« On a montré qu’on pouvait revenir de tout » : au coeur des célébrations à Dakar après la victoire du Sénégal à la CAN

Dakar jubile. Des dizaines de milliers de spectateurs sont venus ce mardi crier leur amour des Lions de la Teranga, vainqueurs dimanche de la CAN contre le Maroc (1-0 a.p.). Presque tous portent les maillots verts frappés des noms devenus talismans : Mané, Gueye, Mbaye… Les vuvuzelas se mêlent aux percussions improvisées. La capitale entière bat au même rythme.

Fatou attend son équipe depuis le début de matinée. « Je suis venue accueillir nos champions. Cette équipe nous a rendus fiers » . Autour d’elle, les Sénégalais dansent, chantent, rient. La grande parade traverse Dakar du nord au sud, et sur son passage, les immeubles, les trottoirs, les ponts se transforment en tribunes populaires.

Quand le bus des Lions apparaît enfin et que les joueurs présentent la coupe, la clameur devient assourdissante. Seynabou, 45 ans, a les yeux rougis. « Les voir passer avec la coupe, ça me donne des frissons » . À côté d’elle, un jeune homme hurle sa joie : « La meilleure équipe d’Afrique ! Sénégal ! » .

La fête effacerait presque les tensions de la finale. Depuis dimanche, elles s’invitent dans les discussions improvisées. Ibrahima, étudiant en droit, refait le match avec précision. « On a cherché à nous prendre la coupe avec l’arbitrage. Il y a eu de la colère, un sentiment d’injustice. Mais cette équipe a montré une force incroyable. On a montré qu’on pouvait revenir de tout. » Pour lui, comme pour beaucoup, le moment de flottement à la fin du temps réglementaire aurait pu tout faire basculer. « Si le Sénégal avait quitté le terrain sans revenir, on aurait renvoyé une très mauvaise image. Heureusement pour nous, Mané a montré la voie. » Alors que son équipe était rentrée aux vestiaires, l’ancien joueur des Reds de Liverpool est resté sur le terrain, haranguant ses coéquipiers pour qu’ils retournent sur la pelouse.

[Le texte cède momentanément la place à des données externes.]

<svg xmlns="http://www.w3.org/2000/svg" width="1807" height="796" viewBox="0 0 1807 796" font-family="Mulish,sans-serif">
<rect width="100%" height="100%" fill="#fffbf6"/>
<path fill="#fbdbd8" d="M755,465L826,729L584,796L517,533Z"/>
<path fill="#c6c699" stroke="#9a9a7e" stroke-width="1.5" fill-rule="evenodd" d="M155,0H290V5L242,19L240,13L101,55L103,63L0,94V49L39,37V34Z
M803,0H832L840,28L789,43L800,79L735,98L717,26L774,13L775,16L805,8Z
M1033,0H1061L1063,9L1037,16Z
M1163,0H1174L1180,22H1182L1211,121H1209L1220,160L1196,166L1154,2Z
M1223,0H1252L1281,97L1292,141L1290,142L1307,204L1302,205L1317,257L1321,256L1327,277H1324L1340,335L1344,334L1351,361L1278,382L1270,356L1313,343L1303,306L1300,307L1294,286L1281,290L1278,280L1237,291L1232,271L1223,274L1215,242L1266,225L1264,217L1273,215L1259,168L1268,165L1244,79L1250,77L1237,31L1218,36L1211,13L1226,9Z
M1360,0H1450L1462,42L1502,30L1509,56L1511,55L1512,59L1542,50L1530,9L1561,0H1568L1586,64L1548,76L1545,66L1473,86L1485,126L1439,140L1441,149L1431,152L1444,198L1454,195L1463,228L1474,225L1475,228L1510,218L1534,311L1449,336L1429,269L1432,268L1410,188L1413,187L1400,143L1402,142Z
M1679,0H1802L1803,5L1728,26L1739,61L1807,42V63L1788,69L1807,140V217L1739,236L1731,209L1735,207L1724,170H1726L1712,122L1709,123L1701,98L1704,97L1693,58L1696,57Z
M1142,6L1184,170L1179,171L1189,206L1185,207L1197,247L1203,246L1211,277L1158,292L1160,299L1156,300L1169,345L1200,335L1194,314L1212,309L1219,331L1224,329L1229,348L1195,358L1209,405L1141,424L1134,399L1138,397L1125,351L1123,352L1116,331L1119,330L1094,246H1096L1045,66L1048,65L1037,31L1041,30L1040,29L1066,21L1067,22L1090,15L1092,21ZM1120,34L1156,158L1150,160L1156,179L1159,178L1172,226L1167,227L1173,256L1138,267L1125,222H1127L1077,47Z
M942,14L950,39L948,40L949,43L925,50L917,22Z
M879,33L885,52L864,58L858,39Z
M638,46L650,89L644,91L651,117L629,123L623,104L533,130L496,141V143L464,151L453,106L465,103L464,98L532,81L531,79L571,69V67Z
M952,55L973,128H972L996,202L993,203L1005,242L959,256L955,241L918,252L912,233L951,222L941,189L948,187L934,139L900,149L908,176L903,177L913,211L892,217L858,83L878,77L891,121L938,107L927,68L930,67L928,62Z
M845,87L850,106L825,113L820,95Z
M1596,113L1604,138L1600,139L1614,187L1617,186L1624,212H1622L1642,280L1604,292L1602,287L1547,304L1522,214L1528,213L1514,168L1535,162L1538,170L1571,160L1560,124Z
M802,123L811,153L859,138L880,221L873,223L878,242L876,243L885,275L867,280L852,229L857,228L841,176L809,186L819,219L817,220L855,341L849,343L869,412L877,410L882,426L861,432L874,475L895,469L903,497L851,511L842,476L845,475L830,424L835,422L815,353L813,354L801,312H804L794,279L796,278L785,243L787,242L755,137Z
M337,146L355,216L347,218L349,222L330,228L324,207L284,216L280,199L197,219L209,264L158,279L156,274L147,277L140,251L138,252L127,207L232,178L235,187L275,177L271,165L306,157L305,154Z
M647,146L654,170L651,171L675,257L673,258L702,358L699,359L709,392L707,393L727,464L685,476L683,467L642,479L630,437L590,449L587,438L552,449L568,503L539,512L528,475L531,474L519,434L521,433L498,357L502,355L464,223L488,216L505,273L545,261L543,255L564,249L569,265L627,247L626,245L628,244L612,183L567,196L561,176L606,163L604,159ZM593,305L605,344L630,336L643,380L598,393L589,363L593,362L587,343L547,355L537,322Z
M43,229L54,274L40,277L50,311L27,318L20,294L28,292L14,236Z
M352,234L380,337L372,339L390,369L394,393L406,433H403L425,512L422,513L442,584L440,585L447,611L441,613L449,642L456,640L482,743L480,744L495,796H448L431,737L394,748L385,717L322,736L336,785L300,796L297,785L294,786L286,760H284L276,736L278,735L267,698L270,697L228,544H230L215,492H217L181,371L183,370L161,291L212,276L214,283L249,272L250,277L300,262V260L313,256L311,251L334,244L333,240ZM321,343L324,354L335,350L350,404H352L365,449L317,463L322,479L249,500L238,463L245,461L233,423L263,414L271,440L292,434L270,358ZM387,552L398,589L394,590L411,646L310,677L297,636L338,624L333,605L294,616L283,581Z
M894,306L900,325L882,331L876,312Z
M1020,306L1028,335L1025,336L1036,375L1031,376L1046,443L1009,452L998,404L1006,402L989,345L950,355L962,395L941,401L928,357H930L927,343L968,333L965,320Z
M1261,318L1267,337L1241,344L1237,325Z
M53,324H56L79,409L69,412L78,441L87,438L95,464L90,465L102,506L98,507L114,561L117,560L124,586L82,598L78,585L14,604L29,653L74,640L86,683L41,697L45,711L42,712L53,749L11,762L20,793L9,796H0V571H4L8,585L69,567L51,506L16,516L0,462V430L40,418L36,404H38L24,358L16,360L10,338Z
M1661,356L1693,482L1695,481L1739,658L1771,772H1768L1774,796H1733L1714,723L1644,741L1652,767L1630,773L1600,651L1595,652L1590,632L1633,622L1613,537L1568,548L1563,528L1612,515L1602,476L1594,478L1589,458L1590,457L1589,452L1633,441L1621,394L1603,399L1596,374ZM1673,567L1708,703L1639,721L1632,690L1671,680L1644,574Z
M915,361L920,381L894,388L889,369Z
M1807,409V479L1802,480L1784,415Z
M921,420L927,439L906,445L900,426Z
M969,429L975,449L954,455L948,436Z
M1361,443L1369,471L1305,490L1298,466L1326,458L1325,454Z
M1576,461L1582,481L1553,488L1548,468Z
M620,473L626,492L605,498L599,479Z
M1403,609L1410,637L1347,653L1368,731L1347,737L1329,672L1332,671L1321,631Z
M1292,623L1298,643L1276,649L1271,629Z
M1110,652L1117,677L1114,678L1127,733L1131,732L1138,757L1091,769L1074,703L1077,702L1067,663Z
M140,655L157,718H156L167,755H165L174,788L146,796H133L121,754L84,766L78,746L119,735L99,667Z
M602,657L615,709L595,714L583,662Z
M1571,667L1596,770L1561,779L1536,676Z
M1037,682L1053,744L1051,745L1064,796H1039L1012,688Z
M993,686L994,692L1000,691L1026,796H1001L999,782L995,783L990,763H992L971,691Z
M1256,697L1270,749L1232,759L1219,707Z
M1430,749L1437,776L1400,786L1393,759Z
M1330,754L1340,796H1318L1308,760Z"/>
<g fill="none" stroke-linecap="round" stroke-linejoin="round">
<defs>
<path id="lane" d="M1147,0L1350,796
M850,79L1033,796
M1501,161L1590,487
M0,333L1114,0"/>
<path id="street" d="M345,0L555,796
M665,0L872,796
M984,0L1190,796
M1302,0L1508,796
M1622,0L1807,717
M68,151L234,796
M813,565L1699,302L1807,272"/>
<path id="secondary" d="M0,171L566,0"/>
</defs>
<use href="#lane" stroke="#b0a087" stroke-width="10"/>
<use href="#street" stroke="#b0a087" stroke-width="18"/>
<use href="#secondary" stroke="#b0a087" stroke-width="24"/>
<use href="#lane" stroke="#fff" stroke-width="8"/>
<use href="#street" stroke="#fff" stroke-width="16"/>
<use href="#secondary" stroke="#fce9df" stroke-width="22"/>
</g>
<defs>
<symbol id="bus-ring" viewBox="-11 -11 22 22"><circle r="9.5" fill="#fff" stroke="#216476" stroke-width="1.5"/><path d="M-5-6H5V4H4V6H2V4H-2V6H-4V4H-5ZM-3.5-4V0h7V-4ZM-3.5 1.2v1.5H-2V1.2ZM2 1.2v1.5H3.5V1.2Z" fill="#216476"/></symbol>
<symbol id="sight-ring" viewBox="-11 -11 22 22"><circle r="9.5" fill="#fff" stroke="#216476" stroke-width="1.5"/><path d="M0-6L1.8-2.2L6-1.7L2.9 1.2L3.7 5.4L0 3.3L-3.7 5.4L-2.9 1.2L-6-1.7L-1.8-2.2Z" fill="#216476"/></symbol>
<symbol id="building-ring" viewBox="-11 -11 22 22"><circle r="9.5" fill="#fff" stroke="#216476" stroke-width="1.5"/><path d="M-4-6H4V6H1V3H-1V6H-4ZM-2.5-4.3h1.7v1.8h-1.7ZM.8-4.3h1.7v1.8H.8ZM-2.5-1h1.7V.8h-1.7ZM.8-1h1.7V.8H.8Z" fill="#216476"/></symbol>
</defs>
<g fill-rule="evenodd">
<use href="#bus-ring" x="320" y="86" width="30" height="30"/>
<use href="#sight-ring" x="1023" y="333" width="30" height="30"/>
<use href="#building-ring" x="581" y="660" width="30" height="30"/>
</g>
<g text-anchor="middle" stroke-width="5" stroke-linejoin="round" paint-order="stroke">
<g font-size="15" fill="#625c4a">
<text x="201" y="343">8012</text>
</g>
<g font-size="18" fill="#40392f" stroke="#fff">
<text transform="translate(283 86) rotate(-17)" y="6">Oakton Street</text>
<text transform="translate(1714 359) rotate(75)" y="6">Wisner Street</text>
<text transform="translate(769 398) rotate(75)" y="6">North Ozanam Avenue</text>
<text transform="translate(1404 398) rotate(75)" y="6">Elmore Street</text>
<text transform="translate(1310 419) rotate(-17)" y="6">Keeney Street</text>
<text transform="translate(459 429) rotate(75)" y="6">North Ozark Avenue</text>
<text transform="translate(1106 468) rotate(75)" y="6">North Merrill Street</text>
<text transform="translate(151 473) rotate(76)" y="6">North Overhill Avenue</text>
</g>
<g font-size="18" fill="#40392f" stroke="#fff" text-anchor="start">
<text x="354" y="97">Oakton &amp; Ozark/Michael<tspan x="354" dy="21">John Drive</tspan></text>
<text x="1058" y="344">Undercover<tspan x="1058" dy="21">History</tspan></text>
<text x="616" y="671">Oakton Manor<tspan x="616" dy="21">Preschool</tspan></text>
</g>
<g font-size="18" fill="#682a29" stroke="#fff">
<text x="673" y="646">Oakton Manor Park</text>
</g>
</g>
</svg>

Moussa, 27 ans, moto-taxi, tranche sans hésiter : « Sadio est une légende, sur et en dehors du terrain. Il finit sur une victoire. C’est définitivement le plus grand joueur sénégalais, et peut-être même d’Afrique. » « Il a changé de dimension, abonde Bamba. Son attitude a marqué les esprits. » Les polémiques arbitrales, elles, ne sont pas oubliées. « Cette CAN restera aussi une CAN de la honte pour l’arbitrage » , ajoute-t-il, tout en reconnaissant une victoire « méritée sur le terrain » . Pour Mohamed Ghandour, consultant pour la chaîne nationale RTS, « le Sénégal était au-dessus. Discipline, profondeur de banc, intelligence tactique. Mais il y a eu un vrai problème entre le niveau d’organisation de classe mondiale – les infrastructures, les stades, le niveau de jeu – et celui de l’arbitrage. » À Dakar, la ferveur n’est pas près de retomber. C’est une joie profonde, un soulagement collectif, une fierté, presque un exutoire dans un contexte social et politique tendu. « Le foot est magique » , souffle Amadou, jeune enfant venu avec ses parents, les deux étoiles du Sénégal dessinées sur ses deux joues.